Neglecting AI ethics is more than just a reputational risk, argues Cortnie Abercrombie, former IBM executive and Founder and CEO of non-profit organization AI Truth. It also harms the long-term ROI of AI systems
Would you please tell us a bit about AI Truth and why you left your role as IBM’s Global AI Offerings Executive to found the organization in 2018?
I led a Shark Tank-style AI solutions incubator for IBM’s consulting group. I traveled the globe working with IBM’s Fortune 500 clients, their data science teams, AI researchers and C-level executives.
Part of my job was to understand the artificial intelligence operations of the world’s largest companies. What I found in some cases actually threatened not only the companies’ brand reputations but their ability to get a return on investment at all from some of the AI solutions they were building.
I would get access to their data science teams and I would see what they were doing. I was able to see top-down and bottom-up in all the different operations. I started noting that the same behaviors were being done everywhere that were just not as good as they could be.
It wasn’t that anyone had malintent. It’s just that they didn’t have any set operating models or norms because the field of machine learning that we know today is fairly new and many machine learning data scientists were and are fresh out of college.
IBM brought a lot of that structure and tightened methods and processes with clients. But to me, it revealed a pervasive gap in most firms that introduced too much room for unintentional harms for everyone else not ‘in the room’.
What are the consequences of developing AI in these non-standardized ways, from a business perspective?

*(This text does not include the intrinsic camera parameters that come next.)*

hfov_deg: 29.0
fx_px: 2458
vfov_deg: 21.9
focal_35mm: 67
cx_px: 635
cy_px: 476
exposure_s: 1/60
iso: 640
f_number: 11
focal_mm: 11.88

The data science teams working on these projects are typically in silos underneath a particular executive or a specialty person. But those Data Science Leads would often leave after around 12-18 months.

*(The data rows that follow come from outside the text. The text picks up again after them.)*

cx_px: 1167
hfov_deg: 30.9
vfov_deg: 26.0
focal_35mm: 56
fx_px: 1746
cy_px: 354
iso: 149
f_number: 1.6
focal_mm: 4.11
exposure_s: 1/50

So, their incentives were basically to try and get as many high-profile, high-visibility projects done as they could and then go on to the next company and do the biggest challenge they could find.
Then, what was happening was that businesses were literally retiring million-dollar algorithms because they had no way to understand what went into them. Once the lead data scientist was gone, there was really no way to know or to have trust in some of these algorithms.

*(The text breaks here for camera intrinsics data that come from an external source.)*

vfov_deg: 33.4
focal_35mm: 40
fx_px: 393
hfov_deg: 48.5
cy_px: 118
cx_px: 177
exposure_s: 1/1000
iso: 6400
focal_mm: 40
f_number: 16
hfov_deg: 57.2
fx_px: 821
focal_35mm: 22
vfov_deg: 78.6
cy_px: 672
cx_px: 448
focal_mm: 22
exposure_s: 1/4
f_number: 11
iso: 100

How much progress would you say has been made in the field of AI ethics since you launched AI Truth?
Unfortunately, AI ethics is still being treated like a huge roadblock that’s in the way of progress. People would rather borrow, beg, steal or whatever they need to do to get the data and produce a Minimal Viable Product in 6-8 weeks at any cost. The culture that we have adopted so far for data science has mostly been the one of Silicon Valley, which is, ‘Move fast and break things’.
If you do a lot of research on what AI ethicists in general have achieved in their organizations up to this point, you’ll see that they keep encountering these same roadblocks. They’re told by data science and product teams 1) ‘I don’t want to slow down’ and 2) ‘If I slow down, I may lose my job because I don’t have incentives to do things the right way’.
So, until culture changes around this stuff, we won’t see real progress. I really don’t know what’s going to finally catalyze the change. But it seems like it’s going to have to be regulations, unfortunately.
Why do you think executives should care more about AI ethics?
Oh, that’s easy. They have brand reputation to uphold.
When it comes out that they’ve been scraping or violating people’s data privacy, or swapping with business partners they weren’t supposed to be swapping with, or they know something personal that they’re not supposed to know because they bought data they shouldn’t have, I think brands’ reputations will start to come to the forefront.
Right now, the only time that we see people making real change on the AI ethics front is when the news picks up stories about their AI ethics violations. For example, when Amazon was called out about using biased facial recognition programs.
So far, public anger has been mostly pointed at technology firms. But I think in the future, they won’t be the only ones whose reputations will be on the hook.
From what you were saying earlier, it sounds like there’s also a link between AI ethics and extracting ROI from AI?
The reason we’re not seeing AI at a huge scale is because people can’t trace it, track it or be accountable for it. They can’t rectify it when it goes wrong because of the behaviors I’ve talked about before.
When you let the one person who happens to know about all the aspects of your algorithm walk out the door to some other company, then you have no return on investment, because you’re going to retire that million-dollar algorithm without having used it.
There’s a whole underpinning that has to happen before we can get to a point where people can actually trust AI and companies can reliably extract ROI from the technology.
The underpinning that needs to be there to make AI trustworthy is: 1) data privacy, 2) consent, 3) agency or control (can I change it if it has something wrong about me), 4) transparency, 5) access, 6) algorithmic explainability (can I understand what it did and why), 7) accountability (who could fix what parts of the solution), 8) traceability (which part went wrong and when), 9) rectification processes when things go wrong, 10) feedback loops and 11) governance processes (constant monitoring, tweaking, fixing).
Corporations haven’t got there yet because that’s asking a lot and there hasn’t been enough external pressure for them to tackle these issues.